In local terms (and perhaps partly due to the confidence the new Government has brought with it) the Australian dollar is on a northward run with the HSRA rate beginning the month at around 0.8936, now trading at 0.9324.

**** DJ Base Metals Likely Sideways Ahead Of Fed Meet ****

By Arpan Mukherjee @ wsj.com

GMT [Dow Jones] LME base metals could move sideways lacking a clear direction ahead of the Federal Reserve’s two-day policy meeting that starts Tuesday. Some worry that without the Fed’s monthly $85 billion bond buying program, business activity will sputter, leading to less demand for industrial metals like copper. The Fed meeting will be “the main focus of the wider global markets, the complex is likely to continue drifting sideways until some clarity emerges of the timing and scale of any tapering,” Standard Bank analyst Leon Westgate says in a report.

**** DJ Base Metals Mixed Ahead of FOMC Meet, Hold Tight Ranges ****

By Laura Clarke

Base metals on the London Metal Exchange were mixed and bound within recent ranges Monday as investors cautiously awaited news this week about the future of the U.S. Federal Reserves quantitative easing program.

The Fed’s policy-setting committee begins its two day meeting on Tuesday. Its quantitative easing program has supported demand for base metals, and by extension has supported base metal prices.

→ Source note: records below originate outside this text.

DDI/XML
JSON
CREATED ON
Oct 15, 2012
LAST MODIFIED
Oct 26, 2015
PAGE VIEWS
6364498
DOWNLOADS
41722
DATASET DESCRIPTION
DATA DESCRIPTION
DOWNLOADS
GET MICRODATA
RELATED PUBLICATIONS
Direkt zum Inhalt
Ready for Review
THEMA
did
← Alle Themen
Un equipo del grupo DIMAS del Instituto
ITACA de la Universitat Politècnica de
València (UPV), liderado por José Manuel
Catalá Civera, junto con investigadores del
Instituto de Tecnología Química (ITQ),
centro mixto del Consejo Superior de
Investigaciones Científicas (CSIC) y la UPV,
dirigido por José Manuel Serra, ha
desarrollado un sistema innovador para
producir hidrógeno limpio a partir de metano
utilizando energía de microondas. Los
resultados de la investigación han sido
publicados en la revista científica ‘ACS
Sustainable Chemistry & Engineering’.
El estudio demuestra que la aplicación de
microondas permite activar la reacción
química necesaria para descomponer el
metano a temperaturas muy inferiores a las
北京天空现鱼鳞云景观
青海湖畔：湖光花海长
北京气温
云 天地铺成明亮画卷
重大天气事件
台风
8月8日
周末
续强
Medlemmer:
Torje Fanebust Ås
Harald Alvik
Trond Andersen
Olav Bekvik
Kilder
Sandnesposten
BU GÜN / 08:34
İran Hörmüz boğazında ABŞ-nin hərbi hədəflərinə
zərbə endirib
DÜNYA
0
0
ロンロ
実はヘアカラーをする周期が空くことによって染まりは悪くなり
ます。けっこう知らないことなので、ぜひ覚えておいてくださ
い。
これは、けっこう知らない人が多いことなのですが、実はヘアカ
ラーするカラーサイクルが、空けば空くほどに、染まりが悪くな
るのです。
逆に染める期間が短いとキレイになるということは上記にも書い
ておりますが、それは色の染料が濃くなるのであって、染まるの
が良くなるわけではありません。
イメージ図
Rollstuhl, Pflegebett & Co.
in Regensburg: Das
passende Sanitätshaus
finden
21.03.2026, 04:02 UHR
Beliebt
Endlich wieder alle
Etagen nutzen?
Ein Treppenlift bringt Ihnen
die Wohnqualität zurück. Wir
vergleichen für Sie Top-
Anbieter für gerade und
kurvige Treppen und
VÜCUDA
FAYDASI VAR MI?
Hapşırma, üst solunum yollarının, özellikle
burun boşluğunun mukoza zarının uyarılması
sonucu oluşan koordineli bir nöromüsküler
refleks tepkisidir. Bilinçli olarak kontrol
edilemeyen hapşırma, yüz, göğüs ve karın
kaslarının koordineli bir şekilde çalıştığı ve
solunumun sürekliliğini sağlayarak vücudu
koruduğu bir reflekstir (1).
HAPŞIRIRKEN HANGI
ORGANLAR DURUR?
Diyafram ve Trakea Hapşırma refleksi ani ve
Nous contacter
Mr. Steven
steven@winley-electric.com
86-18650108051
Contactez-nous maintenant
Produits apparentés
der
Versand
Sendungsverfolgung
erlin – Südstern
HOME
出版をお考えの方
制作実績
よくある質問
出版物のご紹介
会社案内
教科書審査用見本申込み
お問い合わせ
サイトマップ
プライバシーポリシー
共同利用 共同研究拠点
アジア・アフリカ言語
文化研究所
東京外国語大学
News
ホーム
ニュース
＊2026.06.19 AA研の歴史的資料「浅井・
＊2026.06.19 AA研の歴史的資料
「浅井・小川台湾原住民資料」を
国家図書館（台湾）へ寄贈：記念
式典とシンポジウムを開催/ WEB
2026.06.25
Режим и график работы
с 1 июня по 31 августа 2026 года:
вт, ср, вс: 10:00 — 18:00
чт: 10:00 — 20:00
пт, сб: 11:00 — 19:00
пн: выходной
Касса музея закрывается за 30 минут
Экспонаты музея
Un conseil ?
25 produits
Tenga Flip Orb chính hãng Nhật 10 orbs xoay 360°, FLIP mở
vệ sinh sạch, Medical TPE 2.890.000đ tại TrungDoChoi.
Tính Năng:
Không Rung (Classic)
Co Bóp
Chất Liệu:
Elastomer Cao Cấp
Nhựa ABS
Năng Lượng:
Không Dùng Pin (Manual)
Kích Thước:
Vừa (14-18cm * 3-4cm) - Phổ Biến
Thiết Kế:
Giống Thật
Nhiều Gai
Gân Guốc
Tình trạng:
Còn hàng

“The markets are waiting for Wednesday’s decision of the U.S. Fed as regards the scaling back of bond purchases,” said Commerzbank base metal analysts in a note. “Were the reduction to be hesitant or indeed postponed to December, metals would likely find support.” The decision is due at 1800 GMT Wednesday. Commerzbank analysts noted that within the past few weeks, investor positioning on copper has likely turned negative.

However, the German bank said restocking of metal in China is of greater significance and is likely to lift prices. The nation is the world’s top base metal consumer, accountable for 40% of global copper demand alone. “We expect metal prices to recover soon on the back of stronger Chinese growth,” it said. This sentiment was echoed by exchange-traded fund provider ETF Securities.

“Concerns about a Chinese economic slowdown weighed on the outlook for demand early in the year,” said Martin Arnold, Director of Research at the firm in a report Monday. However, “fears of a ‘hard landing’ have been overdone. China’s recent robust economic numbers highlight its voracious appetite for raw materials, which will continue to provide support for industrial metals prices,” he added, noting data indicating that Chinese producers have recently bought industrial metals opportunistically, taking advantage of lower prices to rebuild stockpiles. At the same time, he said improvements in U.S. and European industrial growth would also lend support to metal prices.